You also need to understand the tools you use to do that, and how to make sure the products your clients want to buy are made properly.

Start by finding out the pixel dimensions your D3000 makes images at. The information is in your D3000 users manual. It is my understanding the complete users manual for the D3000 is on one of the discs that came with your camera.

In fact, your D3000 can be set up to make images at 3 different pixel dimensions: Large, Normal, and Small.

Now, when you want a print made you need to specify how many pixels-per-inch (PPI) the print will be made at. The pixel dimension and the PPI determine the size of the print.

Next you need to learn about aspect ratios. Aspect ratio defines the ratio of the long side of the photo to the short side of the photo, in other words the shape of the rectangle. A square has an aspect ratio of 1:1, all sides are the same length,

Your D3000 makes photos in the 3:2 aspect ratio and the long side is 1.5 times longer than the short side. Photo sizes in the 3:2 aspect ratio are 4x6, 6x9, 8x12, 10x15, 16x24, 20x30. In other words you don't have to crop to print those sizes.

16 x 20 is a 5:4 aspect ratio (the long side is 1.25 times longer than the short side) just as an 8x10 is, but the 16x20 would be printed with fewer PPI than an 8x10 to make the 16x20 bigger. You would need crop a native 3:2 aspect ratio D3000 photo the the 5:4 aspect ratio.

This chart maybe helpful. Notice the 11x14 is an oddball size


----------



## JohnBoy (Apr 8, 2011)

Everything that others have told you is sound advice particularly about making the technically best image that you can in the camera - avoid zoom lenses and use a tripod if you can. If you only have a zoom lens, get on the net and find some reviews of the lens you are using and get a feel for where other people reckon the "sweet spot"  is for that lens then experiment with their recommendations.
There's nothing wrong with the camera you are using. I once made a 20x24 print from an image shot on a D70 with a zoom (and when I took it I did not know that such a large print would be required). Without doubt the D3000 can make better images than a D70 for no other reason than it is a few generations younger but to get the best large image you will probably still have to carefully crop, enlarge and sharpen the file in Photoshop.
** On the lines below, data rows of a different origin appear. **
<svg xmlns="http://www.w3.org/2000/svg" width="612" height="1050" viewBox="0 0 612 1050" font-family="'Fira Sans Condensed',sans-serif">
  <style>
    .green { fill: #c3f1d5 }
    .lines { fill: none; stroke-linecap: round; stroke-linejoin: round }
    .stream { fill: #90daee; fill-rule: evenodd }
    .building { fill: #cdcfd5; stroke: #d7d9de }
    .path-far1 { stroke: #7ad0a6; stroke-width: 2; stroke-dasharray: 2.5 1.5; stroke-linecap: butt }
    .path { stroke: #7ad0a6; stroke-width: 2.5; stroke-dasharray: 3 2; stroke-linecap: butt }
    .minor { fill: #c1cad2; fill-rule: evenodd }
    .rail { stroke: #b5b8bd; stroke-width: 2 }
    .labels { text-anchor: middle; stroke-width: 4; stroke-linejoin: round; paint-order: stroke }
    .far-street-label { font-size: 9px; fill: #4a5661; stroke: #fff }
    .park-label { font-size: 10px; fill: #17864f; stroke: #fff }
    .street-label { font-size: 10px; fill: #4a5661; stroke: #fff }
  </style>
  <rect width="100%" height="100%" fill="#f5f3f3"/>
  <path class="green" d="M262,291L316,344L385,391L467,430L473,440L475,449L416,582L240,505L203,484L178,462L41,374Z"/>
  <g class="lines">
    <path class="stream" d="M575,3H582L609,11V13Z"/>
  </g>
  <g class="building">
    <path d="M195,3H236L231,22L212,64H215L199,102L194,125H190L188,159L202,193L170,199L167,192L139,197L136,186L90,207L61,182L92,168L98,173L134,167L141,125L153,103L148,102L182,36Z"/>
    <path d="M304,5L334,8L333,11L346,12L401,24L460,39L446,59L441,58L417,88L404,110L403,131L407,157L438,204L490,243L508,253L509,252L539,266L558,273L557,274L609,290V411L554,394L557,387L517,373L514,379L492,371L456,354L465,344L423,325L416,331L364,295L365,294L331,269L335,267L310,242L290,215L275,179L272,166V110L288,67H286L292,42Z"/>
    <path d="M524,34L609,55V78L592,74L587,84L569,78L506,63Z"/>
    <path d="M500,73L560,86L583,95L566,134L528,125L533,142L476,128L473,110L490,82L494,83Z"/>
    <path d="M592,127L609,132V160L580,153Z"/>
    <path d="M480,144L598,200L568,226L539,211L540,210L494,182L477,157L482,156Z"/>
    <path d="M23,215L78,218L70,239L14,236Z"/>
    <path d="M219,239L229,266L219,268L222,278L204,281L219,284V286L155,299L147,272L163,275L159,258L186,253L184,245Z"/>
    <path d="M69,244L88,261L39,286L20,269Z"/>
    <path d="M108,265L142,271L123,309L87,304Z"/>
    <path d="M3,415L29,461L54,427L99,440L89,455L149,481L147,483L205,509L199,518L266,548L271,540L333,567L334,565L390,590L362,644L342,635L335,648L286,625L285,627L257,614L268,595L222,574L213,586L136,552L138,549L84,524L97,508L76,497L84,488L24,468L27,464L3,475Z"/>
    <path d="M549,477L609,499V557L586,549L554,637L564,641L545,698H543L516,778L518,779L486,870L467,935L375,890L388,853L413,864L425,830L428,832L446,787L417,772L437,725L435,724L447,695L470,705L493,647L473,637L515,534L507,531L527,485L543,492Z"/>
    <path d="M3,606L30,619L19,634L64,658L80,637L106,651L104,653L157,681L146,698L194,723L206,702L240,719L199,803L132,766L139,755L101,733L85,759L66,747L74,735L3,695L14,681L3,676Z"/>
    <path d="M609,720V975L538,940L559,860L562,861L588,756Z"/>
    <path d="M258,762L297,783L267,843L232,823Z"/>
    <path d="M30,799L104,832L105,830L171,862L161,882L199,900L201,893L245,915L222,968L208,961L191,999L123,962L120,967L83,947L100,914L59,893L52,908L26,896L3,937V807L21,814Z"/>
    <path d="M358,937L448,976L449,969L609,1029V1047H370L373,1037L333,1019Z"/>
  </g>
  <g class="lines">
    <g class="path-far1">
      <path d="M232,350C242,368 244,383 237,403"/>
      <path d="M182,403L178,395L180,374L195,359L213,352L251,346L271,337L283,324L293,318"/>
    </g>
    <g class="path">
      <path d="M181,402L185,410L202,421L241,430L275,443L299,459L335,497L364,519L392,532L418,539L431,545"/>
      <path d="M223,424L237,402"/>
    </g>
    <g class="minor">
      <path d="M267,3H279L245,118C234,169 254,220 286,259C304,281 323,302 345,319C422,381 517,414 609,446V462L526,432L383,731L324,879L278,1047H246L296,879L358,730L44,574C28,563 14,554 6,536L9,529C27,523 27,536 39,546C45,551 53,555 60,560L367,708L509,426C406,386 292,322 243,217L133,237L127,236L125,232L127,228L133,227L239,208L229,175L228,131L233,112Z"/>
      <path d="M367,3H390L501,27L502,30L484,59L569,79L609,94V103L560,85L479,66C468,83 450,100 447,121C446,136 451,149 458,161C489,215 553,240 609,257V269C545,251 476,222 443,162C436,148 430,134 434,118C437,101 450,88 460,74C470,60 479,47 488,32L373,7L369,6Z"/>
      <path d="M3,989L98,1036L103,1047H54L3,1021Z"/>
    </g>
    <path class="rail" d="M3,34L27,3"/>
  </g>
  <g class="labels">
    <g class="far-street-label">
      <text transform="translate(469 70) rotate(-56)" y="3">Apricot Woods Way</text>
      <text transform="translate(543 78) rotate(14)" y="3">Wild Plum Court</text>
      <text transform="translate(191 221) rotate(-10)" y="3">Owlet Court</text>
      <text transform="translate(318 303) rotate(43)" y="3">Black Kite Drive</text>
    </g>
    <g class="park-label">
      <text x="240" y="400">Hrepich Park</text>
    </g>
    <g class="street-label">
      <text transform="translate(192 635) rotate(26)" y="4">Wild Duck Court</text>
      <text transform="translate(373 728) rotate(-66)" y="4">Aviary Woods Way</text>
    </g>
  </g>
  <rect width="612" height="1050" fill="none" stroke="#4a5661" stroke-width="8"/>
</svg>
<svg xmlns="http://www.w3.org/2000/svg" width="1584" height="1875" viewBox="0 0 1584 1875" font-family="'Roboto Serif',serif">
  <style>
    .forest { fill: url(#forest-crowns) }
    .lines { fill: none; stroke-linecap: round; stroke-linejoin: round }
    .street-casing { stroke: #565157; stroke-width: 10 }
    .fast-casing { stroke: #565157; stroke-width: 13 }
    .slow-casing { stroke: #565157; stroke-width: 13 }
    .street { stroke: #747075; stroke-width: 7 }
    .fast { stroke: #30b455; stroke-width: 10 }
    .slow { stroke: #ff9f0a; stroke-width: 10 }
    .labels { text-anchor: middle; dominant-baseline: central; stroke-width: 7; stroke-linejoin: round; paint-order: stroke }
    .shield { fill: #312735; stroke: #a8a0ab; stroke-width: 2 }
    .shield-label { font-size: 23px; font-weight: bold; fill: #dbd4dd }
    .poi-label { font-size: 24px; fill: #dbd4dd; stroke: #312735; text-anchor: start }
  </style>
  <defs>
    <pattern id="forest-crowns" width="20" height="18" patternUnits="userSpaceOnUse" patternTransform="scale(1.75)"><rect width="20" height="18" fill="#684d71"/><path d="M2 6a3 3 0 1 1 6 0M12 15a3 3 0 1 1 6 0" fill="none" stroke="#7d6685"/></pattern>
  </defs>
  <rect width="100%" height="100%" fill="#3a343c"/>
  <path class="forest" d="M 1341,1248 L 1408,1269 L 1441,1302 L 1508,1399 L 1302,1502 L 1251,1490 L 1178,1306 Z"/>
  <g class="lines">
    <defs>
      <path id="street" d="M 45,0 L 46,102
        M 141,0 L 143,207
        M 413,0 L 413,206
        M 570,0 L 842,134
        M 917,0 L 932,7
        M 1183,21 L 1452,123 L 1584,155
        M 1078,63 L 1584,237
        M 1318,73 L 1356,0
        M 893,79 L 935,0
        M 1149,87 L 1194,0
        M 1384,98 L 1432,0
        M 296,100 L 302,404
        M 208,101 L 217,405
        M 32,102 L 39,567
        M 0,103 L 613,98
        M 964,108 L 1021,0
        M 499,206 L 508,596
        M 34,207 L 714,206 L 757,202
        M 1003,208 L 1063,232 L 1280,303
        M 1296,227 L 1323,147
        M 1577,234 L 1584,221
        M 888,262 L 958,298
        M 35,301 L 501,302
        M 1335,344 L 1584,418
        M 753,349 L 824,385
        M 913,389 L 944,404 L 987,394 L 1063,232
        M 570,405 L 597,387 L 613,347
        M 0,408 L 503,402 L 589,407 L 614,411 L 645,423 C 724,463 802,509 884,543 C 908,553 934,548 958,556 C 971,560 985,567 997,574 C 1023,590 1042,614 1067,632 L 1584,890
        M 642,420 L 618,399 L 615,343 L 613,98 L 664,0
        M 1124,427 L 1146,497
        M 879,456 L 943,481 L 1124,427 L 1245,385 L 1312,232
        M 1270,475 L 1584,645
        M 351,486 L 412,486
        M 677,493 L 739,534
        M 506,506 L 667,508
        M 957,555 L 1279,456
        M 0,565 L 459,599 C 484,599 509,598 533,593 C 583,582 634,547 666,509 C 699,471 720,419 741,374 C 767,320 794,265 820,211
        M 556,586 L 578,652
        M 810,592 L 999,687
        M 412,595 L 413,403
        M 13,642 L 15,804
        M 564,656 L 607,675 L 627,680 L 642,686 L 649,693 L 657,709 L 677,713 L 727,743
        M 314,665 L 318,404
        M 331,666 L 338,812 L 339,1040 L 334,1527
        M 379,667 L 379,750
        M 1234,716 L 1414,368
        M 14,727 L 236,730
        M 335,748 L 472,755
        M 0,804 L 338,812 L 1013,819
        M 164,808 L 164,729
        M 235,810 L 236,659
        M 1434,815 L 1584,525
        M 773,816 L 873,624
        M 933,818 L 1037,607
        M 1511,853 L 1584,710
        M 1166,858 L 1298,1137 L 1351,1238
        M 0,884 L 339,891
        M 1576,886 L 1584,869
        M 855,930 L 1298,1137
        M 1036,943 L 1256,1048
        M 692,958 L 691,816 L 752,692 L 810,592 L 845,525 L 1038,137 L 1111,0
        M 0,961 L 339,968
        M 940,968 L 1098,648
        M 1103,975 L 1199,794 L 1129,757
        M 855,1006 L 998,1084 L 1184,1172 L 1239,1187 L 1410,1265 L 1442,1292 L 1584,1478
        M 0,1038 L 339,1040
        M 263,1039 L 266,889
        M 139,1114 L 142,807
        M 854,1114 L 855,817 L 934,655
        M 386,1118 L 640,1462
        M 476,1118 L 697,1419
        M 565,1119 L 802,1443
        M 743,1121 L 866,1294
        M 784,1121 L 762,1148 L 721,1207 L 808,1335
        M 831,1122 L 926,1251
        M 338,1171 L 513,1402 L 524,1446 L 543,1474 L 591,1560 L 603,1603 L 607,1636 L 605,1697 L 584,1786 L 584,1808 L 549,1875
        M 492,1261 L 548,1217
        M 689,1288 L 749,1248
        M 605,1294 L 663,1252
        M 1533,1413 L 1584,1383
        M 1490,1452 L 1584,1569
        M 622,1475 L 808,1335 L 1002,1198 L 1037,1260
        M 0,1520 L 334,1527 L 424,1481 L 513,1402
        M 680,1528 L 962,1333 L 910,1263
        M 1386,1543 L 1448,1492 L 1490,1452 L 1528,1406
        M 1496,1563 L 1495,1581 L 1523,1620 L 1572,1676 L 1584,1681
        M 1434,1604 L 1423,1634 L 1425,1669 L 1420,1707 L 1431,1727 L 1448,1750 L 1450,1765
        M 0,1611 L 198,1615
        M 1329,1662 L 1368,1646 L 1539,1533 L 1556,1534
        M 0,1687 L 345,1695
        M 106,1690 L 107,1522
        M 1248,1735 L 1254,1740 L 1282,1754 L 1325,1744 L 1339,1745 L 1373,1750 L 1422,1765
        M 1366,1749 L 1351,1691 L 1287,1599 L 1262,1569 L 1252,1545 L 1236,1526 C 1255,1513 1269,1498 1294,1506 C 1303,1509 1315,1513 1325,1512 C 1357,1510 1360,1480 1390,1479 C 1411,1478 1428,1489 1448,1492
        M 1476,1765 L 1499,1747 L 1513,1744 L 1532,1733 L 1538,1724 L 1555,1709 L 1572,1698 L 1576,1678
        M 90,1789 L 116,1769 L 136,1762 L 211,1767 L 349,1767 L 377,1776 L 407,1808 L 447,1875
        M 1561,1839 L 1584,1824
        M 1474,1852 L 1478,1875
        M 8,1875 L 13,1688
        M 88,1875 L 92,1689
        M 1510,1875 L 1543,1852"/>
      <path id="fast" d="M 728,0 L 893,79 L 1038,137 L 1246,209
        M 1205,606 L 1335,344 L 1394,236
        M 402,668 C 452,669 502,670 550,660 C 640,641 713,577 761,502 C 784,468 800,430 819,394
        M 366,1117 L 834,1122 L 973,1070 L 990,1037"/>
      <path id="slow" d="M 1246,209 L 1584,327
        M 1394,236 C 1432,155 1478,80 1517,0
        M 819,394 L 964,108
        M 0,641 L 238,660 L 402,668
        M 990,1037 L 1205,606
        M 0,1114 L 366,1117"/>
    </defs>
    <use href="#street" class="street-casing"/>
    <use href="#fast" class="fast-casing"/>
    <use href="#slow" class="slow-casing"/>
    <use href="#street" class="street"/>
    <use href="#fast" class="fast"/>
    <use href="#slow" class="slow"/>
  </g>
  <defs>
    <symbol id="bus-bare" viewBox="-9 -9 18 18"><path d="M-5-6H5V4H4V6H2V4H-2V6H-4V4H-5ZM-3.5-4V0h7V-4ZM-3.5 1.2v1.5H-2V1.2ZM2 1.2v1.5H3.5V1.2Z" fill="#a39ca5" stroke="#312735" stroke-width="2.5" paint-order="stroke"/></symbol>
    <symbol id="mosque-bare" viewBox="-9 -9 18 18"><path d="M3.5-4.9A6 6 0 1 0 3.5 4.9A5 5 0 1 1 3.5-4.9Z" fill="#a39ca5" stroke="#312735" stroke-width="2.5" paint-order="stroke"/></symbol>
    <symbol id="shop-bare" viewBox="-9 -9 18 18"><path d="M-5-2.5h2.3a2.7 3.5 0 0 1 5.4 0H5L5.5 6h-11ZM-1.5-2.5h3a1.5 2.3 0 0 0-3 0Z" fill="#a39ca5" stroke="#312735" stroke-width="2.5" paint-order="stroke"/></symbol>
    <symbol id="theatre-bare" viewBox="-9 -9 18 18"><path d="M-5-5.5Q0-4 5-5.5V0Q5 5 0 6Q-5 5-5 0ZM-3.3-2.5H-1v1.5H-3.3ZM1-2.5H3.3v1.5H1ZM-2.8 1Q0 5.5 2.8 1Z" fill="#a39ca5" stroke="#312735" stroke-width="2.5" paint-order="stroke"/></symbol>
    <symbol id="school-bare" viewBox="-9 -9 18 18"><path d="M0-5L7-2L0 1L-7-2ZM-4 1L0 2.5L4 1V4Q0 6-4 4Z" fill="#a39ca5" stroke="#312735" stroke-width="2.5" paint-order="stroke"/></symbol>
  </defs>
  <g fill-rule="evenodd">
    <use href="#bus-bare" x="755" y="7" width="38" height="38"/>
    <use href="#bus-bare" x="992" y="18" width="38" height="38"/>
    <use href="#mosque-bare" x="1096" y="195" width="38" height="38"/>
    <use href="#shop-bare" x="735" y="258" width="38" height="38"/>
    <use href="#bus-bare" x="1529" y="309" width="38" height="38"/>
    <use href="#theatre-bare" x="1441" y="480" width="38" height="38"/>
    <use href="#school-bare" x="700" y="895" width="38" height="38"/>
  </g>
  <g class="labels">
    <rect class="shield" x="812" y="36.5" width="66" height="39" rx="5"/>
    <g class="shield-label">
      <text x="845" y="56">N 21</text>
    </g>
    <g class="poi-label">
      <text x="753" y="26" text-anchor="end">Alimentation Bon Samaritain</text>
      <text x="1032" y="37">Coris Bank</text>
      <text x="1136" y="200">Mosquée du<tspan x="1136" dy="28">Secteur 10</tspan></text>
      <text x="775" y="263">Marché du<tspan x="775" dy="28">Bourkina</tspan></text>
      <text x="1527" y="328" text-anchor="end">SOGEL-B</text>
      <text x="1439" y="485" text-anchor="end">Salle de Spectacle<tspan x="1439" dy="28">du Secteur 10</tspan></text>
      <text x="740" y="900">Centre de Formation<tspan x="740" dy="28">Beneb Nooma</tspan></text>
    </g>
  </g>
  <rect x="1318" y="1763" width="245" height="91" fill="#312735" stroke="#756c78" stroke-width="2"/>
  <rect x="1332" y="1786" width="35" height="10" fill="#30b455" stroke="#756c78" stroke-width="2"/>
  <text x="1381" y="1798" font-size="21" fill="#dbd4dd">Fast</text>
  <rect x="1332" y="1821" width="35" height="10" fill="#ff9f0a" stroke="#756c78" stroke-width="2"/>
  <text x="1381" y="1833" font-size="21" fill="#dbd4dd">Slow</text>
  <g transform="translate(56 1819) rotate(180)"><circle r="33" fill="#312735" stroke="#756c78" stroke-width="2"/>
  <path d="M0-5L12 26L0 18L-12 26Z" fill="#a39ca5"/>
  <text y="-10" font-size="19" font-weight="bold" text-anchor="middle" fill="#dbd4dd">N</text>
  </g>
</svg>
Shooting in RAW, if you can post-process it, would also be an advantage otherwise use the best quality JPEG setting the camera offers and as you work on the file don't keep resaving it as a JPEG - use some other lossless format such as PSD or TIFF (you can always save the final version as a high quality JPEG if your chosen printing method requires that).
JohnBoy


----------



## PaulBennett (Apr 9, 2011)

KaughtPhotography said:


> Providing the photo is excellent, is my camera capable of producing a clear, quality 16x20 portrait?



Absolutely.   You can get excellent larger than 16x20 portraits even from a 2Mp camera.

Portraits demand great lighting and a trigger puller with good visualization, not more pixels or the sharpest lens.

GL (checkout a used D700)


----------